La riforma del Titolo V della Costituzione
La riforma del Titolo V della Costituzione è entrata in vigore l’8 novembre 2001 dopo un lungo iter normativo: il Senato, con deliberazione adottata l’8 Marzo 2001, ha approvato la Legge Costituzionale n. 3/2001 (riforma Titolo V della Costituzione [artt. 114–132 Cost.] disciplina delle autonomie locali) con una maggioranza inferiore a quella richiesta (maggioranza qualificata dei due terzi dei membri delle Camere) e per questo tale legge è stata sottoposta a referendum confermativo il 7 ottobre 2001, il quale si è concluso con esito favorevole all’approvazione della legge (il 64% dei votanti si è espresso per il sì) che è poi entrata in vigore il mese successivo. Si può affermare che la legge ha operato una “costituzionalizzazione” di quel “decentramento amministrativo a Costituzione invariata” introdotto in virtù della produzione legislativa del Ministro della Funzione pubblica On. Bassanini. Grazie alle leggi del 1997 nn. 59 e 127 è stato finalmente introdotto nel nostro ordinamento il principio di sussidiarietà (principio di derivazione comunitaria che ha trovato affermazione grazie al Trattato di Maastricht il quale ha dato vita alla Unione Europea realizzando la fusione e il superamento delle Comunità Europee).

──────────────────────────────

• [Consegna] Elenca, nell'ordine in cui compaiono, tutte le date complete di giorno, mese e anno presenti nel brano sulla riforma del Titolo V.

• [Record dei dati]
──────────────────────────────

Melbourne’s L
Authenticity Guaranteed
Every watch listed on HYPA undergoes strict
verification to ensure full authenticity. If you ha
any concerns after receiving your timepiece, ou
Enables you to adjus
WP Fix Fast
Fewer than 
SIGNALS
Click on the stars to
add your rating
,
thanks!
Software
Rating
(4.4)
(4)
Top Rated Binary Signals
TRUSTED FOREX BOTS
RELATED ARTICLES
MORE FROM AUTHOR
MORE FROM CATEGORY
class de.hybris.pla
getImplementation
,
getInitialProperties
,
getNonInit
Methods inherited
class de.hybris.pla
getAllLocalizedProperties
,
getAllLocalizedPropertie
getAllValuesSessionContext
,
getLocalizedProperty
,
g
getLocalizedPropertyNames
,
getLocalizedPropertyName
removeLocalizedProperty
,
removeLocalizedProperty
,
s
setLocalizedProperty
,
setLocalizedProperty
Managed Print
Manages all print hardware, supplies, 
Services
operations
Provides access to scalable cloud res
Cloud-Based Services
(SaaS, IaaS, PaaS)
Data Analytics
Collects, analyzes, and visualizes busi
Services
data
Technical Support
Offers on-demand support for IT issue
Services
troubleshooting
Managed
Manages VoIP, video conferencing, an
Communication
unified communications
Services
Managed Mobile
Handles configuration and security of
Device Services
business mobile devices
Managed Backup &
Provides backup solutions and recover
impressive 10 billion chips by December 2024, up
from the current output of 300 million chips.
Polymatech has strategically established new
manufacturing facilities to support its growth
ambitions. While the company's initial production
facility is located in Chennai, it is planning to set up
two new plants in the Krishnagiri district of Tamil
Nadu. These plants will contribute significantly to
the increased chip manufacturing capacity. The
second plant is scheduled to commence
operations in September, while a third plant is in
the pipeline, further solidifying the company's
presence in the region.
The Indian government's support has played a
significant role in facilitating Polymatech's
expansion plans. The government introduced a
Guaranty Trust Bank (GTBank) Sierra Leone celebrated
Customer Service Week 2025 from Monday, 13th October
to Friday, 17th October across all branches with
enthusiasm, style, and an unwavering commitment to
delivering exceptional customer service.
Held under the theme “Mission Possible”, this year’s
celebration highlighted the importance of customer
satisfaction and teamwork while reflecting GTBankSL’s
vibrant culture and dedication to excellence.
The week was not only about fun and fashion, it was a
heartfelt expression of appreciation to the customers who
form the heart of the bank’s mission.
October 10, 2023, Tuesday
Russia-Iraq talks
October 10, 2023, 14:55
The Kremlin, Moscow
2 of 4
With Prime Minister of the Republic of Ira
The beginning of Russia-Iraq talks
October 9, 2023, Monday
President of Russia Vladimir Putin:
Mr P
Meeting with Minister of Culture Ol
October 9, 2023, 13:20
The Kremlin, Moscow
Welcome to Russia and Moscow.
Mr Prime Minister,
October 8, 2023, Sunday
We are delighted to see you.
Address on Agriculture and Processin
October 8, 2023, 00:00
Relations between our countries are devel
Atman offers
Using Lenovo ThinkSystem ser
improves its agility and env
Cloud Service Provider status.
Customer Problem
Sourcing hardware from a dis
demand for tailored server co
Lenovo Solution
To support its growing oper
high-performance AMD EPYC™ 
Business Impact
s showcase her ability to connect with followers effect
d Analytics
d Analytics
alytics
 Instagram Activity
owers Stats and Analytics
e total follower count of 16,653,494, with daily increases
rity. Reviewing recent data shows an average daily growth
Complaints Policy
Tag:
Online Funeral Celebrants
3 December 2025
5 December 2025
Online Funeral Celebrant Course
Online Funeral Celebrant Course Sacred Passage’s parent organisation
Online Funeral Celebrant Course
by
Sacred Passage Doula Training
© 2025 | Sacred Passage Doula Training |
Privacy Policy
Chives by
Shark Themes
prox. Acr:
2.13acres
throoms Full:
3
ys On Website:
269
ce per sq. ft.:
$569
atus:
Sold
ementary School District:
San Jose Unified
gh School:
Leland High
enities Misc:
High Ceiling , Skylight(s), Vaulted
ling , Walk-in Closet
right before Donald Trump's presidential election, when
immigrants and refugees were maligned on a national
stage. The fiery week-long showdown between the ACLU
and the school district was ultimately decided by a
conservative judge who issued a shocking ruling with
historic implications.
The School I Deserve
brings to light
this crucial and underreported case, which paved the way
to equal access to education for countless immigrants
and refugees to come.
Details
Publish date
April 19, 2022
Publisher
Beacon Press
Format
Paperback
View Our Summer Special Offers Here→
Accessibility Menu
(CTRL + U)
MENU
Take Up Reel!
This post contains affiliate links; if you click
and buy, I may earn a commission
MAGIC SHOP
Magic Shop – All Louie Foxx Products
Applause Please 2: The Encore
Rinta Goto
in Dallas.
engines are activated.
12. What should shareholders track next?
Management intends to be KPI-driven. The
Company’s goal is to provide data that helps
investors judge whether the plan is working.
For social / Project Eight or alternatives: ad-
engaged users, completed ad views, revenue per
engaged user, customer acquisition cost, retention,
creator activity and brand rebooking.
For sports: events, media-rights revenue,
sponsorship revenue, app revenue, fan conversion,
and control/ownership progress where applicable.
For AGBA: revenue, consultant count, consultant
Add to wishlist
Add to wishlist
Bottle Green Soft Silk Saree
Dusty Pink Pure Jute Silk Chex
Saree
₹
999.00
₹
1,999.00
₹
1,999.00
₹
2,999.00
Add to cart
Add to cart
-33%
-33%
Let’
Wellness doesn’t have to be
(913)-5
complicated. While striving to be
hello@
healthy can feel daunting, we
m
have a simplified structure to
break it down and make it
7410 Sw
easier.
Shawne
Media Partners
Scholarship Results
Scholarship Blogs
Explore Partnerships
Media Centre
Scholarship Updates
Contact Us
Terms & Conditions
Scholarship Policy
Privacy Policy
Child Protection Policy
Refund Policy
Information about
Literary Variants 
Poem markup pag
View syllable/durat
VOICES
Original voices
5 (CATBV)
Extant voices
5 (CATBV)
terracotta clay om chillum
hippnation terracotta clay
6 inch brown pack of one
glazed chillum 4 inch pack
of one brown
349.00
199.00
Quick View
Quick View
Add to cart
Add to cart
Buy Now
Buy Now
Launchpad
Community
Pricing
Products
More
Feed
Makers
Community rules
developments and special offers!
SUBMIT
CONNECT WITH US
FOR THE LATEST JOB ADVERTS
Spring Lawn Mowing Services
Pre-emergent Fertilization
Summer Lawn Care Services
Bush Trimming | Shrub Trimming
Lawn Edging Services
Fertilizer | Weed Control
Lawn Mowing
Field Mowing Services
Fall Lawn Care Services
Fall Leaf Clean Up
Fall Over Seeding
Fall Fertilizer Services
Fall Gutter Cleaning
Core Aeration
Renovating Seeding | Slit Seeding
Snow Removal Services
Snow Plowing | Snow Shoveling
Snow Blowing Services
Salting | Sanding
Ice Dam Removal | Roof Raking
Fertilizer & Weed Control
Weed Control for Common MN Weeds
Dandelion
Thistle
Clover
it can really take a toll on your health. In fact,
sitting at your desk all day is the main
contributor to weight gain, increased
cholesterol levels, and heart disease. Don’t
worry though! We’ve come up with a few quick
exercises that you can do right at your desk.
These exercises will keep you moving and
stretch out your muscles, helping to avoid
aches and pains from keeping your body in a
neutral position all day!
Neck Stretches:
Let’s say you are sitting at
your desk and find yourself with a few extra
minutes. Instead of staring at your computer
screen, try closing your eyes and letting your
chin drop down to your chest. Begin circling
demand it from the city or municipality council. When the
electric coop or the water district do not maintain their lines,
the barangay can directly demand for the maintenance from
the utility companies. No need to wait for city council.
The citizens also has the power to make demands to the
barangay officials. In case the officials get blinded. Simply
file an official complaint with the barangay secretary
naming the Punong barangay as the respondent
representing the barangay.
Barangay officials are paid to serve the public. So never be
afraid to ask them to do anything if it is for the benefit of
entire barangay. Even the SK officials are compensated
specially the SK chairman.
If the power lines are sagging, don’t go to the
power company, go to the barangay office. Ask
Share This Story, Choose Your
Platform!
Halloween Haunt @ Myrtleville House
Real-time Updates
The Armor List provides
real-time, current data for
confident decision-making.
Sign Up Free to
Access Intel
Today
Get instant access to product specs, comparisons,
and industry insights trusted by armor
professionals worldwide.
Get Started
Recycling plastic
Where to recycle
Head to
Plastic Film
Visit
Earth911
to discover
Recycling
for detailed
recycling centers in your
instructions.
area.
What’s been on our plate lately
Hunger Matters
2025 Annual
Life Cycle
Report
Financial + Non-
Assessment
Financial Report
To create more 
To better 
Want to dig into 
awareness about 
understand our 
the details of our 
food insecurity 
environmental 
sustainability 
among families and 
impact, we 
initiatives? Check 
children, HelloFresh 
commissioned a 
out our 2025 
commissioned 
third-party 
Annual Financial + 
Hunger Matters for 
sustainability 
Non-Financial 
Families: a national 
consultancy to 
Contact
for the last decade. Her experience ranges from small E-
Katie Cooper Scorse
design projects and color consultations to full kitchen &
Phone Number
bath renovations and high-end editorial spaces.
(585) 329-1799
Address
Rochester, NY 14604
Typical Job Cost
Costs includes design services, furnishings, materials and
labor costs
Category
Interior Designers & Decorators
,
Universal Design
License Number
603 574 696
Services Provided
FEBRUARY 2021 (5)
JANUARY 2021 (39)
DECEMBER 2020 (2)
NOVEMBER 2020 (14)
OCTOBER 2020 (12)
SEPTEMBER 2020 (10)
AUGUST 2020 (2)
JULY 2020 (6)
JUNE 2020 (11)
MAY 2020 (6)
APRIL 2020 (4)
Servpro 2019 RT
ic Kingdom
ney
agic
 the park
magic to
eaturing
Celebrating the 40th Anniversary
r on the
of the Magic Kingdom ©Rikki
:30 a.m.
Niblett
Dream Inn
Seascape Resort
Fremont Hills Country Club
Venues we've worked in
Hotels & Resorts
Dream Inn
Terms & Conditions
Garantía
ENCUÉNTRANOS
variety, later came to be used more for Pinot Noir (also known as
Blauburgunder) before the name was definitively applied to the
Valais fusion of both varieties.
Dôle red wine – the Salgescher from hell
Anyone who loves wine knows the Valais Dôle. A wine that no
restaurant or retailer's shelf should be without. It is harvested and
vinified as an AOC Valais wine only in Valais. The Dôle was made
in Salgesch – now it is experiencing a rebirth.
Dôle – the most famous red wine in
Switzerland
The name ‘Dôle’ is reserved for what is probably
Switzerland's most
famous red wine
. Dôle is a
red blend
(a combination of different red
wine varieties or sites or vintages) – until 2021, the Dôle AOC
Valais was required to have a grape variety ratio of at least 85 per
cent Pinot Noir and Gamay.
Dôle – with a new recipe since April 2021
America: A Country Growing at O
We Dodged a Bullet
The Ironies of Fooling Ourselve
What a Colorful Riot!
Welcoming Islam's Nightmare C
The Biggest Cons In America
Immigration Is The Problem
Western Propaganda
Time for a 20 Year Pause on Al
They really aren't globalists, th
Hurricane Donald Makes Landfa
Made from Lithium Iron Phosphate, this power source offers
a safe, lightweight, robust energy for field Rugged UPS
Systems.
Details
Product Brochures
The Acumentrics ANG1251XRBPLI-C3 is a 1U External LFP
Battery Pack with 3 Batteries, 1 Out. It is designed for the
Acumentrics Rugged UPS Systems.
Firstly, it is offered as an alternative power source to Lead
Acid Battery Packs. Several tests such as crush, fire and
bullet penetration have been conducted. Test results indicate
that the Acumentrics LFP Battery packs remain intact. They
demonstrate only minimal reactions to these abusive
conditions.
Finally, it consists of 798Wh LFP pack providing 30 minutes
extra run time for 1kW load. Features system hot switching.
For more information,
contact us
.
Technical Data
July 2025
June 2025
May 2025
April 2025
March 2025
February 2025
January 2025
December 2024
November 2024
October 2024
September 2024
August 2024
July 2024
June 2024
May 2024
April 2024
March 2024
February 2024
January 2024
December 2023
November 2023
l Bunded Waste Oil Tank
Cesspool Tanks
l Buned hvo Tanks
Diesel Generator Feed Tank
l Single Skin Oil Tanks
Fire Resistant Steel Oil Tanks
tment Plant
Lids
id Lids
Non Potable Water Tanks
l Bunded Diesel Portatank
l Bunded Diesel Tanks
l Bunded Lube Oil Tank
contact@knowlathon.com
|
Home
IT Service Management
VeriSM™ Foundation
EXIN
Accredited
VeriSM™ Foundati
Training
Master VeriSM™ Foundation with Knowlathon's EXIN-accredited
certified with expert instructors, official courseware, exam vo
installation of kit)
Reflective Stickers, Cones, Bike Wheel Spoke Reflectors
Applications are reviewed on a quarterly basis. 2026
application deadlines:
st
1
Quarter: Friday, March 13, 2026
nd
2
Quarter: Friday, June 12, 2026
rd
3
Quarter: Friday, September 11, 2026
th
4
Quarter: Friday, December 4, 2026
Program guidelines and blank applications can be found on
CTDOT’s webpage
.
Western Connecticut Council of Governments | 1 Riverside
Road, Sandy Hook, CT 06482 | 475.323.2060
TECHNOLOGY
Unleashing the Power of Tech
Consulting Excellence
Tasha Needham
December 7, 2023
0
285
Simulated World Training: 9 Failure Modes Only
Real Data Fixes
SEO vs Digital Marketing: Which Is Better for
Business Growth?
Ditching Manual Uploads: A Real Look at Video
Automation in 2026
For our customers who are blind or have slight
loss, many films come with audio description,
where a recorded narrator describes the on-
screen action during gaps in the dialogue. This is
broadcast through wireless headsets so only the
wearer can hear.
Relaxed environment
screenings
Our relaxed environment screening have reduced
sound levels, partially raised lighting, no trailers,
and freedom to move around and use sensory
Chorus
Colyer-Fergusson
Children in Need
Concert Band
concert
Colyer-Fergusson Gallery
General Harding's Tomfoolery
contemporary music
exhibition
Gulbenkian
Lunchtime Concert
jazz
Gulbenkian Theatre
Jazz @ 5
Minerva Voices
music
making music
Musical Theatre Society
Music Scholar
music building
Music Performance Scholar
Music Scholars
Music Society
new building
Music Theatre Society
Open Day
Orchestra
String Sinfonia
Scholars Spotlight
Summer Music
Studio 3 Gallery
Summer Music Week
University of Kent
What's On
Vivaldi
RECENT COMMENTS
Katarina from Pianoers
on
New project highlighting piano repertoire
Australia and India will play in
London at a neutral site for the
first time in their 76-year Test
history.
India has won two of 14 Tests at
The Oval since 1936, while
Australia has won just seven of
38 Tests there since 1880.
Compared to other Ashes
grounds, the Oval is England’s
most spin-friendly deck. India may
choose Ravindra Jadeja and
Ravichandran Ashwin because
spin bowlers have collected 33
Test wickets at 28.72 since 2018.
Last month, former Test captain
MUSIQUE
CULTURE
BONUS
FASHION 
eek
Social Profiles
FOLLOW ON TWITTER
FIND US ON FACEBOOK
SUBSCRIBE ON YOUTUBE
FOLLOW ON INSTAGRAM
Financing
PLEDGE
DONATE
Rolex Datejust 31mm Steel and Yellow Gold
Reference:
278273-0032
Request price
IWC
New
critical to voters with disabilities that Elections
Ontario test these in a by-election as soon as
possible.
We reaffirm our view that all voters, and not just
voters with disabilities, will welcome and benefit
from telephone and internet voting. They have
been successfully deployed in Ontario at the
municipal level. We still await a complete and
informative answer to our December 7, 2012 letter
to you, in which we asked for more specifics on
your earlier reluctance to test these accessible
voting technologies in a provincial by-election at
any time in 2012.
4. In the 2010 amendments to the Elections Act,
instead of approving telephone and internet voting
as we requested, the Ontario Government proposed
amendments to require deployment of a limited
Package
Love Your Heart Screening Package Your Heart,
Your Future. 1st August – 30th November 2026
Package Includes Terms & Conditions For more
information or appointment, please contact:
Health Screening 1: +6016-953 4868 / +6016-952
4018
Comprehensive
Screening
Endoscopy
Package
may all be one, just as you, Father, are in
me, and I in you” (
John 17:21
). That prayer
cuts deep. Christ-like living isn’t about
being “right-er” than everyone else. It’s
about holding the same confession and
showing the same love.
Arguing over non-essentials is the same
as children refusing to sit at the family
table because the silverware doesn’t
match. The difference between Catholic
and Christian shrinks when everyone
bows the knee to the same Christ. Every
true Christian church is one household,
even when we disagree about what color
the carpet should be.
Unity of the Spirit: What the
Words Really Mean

──────────────────────────────

• [Risposta]
8 novembre 2001
8 Marzo 2001
7 ottobre 2001